- [Task]
Among the lines of the records, find all that carry the word "الانتهاء" and copy them.

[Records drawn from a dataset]

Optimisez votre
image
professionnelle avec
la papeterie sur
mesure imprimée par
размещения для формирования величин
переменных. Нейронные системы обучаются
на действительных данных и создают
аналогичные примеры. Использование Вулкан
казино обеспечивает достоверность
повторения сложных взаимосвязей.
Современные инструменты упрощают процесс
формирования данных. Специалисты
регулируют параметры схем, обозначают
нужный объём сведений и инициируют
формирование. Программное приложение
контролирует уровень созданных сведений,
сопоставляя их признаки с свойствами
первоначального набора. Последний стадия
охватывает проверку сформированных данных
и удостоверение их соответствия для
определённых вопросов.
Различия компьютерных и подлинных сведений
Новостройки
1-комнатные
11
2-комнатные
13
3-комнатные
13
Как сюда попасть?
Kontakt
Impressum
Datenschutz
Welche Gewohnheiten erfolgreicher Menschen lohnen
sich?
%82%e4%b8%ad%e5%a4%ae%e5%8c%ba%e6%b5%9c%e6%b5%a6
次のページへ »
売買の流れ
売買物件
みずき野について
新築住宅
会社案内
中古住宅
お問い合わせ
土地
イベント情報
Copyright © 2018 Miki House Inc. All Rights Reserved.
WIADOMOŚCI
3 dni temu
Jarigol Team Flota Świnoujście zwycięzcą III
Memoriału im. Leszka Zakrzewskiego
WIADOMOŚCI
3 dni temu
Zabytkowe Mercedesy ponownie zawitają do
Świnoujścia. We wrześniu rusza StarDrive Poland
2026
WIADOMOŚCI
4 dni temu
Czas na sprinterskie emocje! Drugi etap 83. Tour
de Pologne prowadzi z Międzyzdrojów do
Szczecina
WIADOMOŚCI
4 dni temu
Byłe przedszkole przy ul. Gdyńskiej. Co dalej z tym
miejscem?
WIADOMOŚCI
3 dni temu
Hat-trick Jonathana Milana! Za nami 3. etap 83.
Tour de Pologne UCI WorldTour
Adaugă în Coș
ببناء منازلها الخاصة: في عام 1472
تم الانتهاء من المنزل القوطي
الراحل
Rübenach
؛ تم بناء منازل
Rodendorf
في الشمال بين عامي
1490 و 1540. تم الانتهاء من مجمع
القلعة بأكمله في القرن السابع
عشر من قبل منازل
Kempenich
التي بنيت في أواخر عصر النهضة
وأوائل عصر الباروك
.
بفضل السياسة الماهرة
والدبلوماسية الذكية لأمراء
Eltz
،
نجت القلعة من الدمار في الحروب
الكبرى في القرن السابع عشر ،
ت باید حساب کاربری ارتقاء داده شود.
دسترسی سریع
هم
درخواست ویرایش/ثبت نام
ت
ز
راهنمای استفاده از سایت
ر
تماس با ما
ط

- [Answer to the problem]
تم الانتهاء من المنزل القوطي
1490 و 1540. تم الانتهاء من مجمع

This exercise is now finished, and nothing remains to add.